:: What is being asked ::
Render as a numbered list, omitting blank lines, the lines between the line holding "class: Magnoliopsida" and the line holding "county / district: Prince George's", inclusive.
begin Entries provided
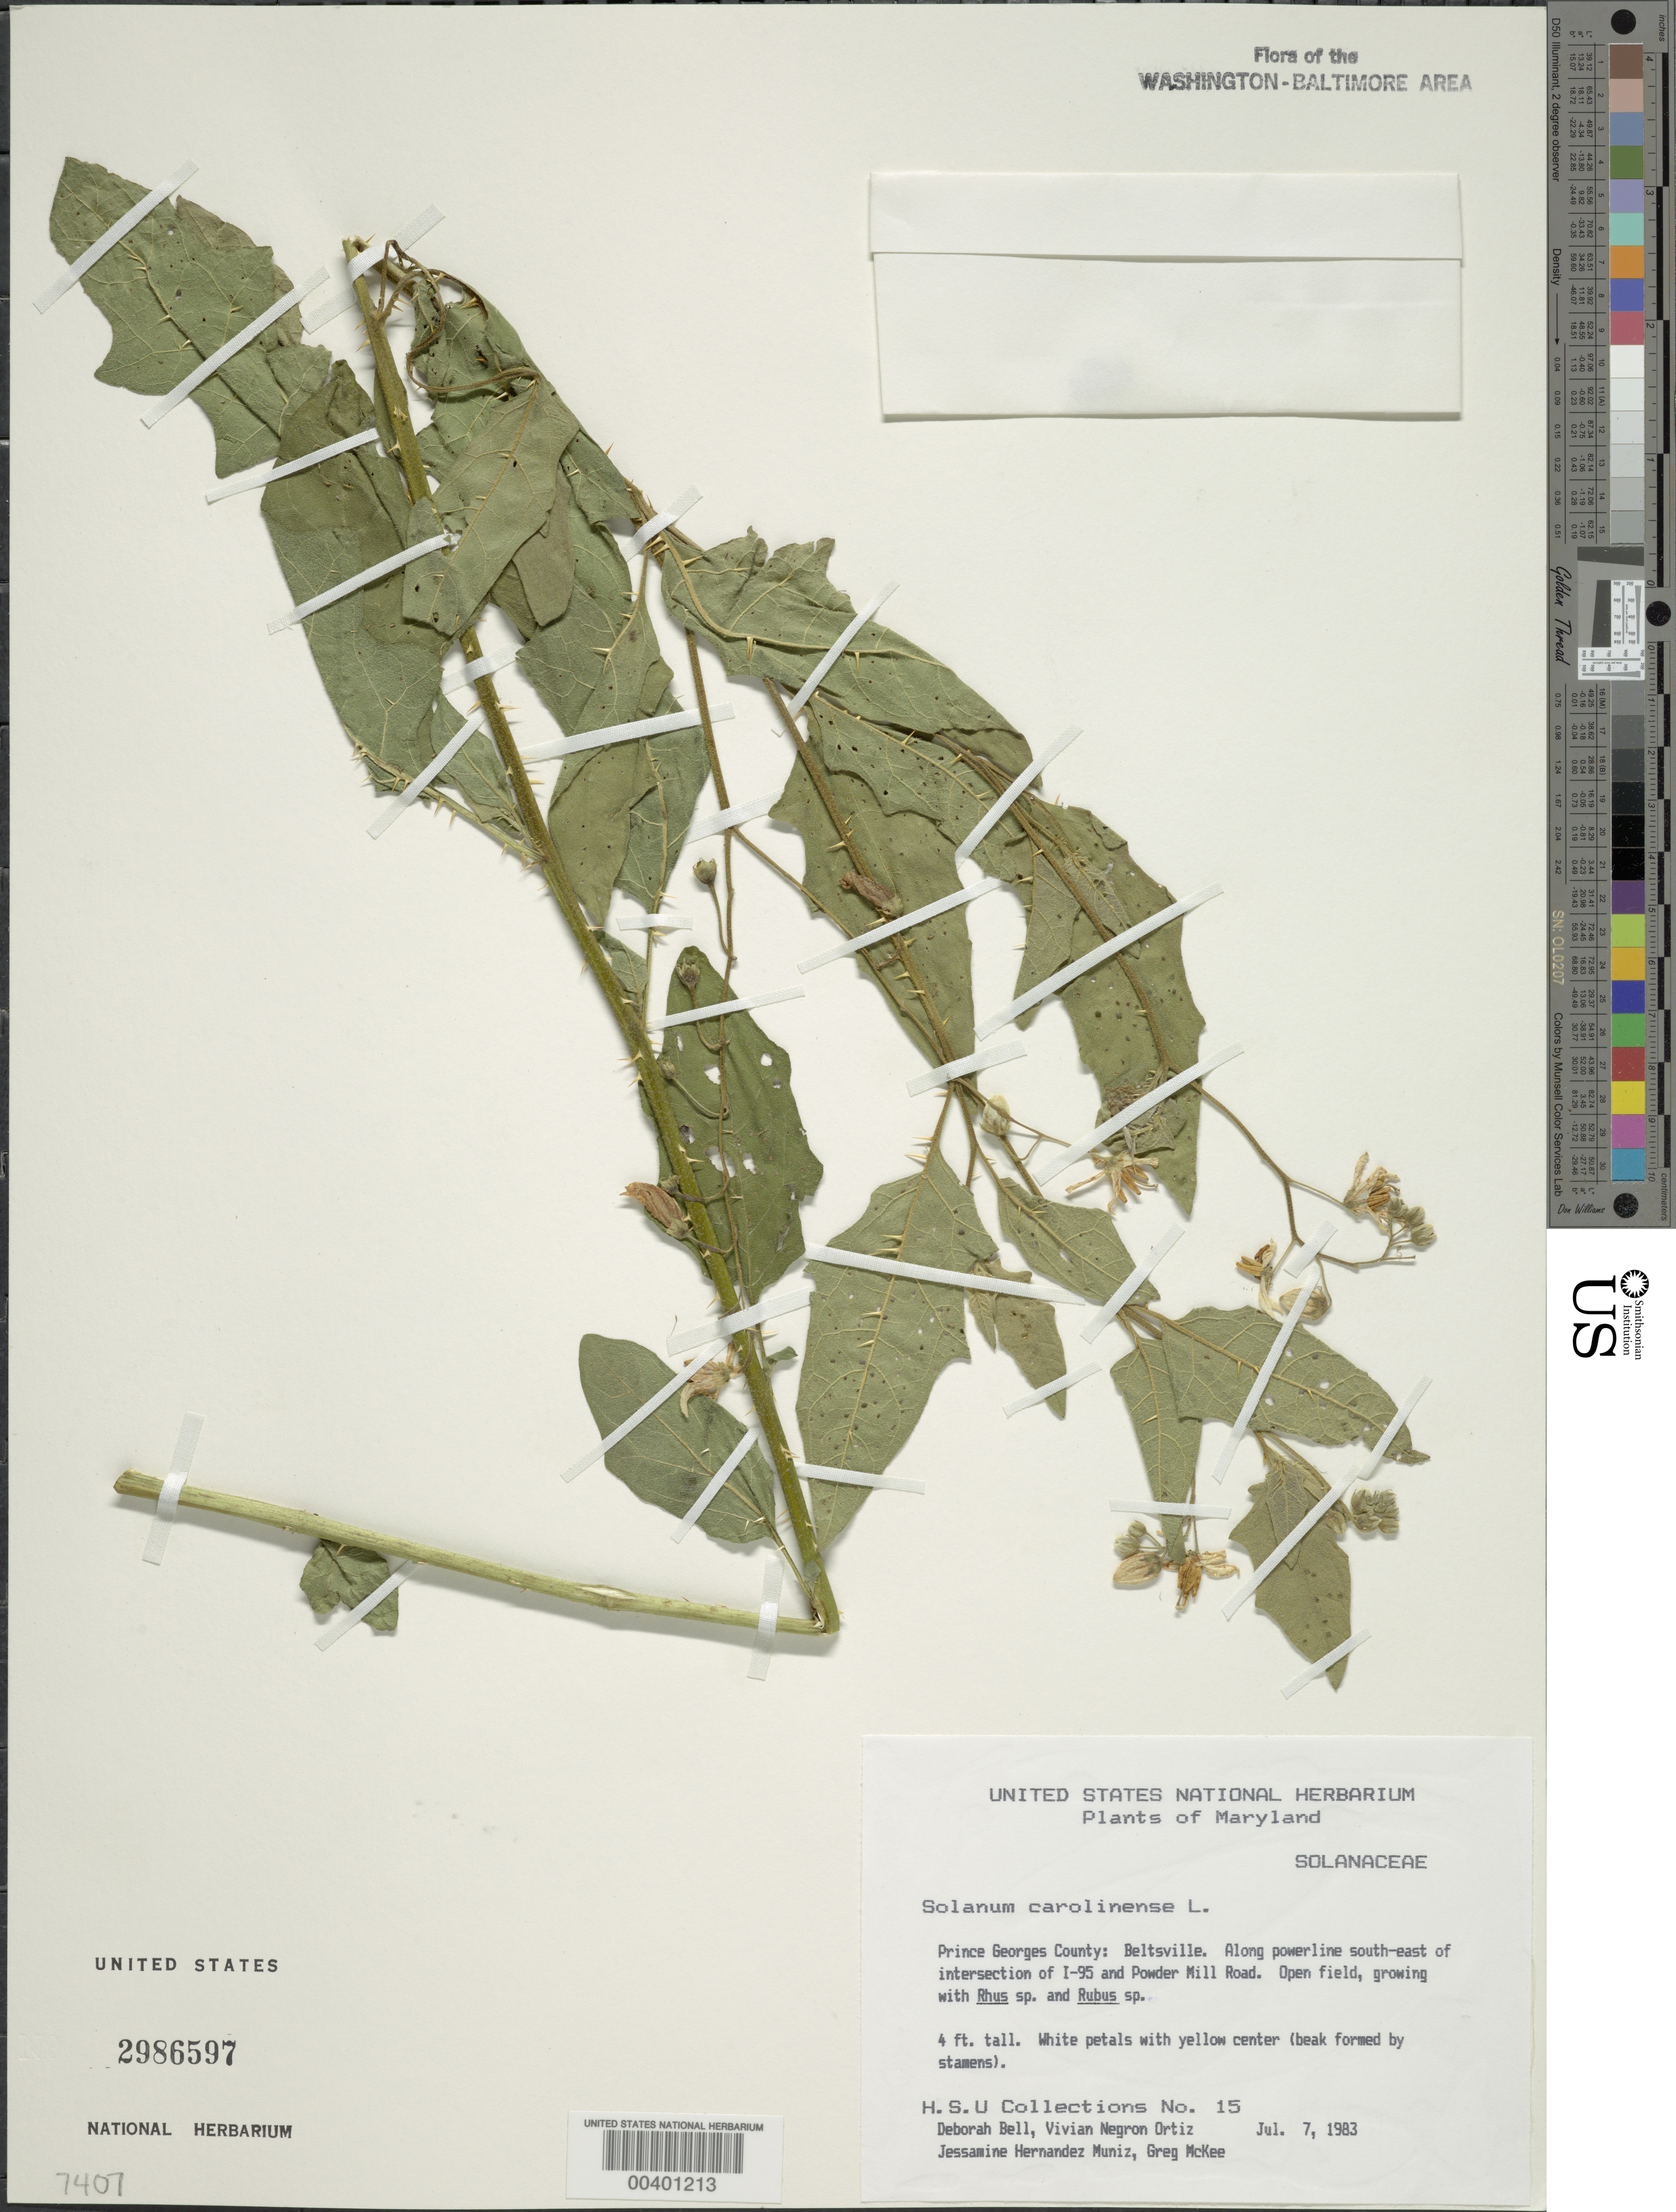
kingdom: Plantae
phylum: Tracheophyta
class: Magnoliopsida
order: Solanales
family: Solanaceae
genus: Solanum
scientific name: Solanum carolinense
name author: L.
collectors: Herbarium Services Unit Staff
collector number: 15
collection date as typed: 07 Jul 1983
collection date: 1983-07-07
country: United States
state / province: Maryland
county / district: Prince George's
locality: And Powder Mill Road.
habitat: Open field, growing with Rhus sp. and Rubus sp.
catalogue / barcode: US 2986597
end Entries provided
:: Written reply ::
1. class: Magnoliopsida
2. order: Solanales
3. family: Solanaceae
4. genus: Solanum
5. scientific name: Solanum carolinense
6. name author: L.
7. collectors: Herbarium Services Unit Staff
8. collector number: 15
9. collection date as typed: 07 Jul 1983
10. collection date: 1983-07-07
11. country: United States
12. state / province: Maryland
13. county / district: Prince George's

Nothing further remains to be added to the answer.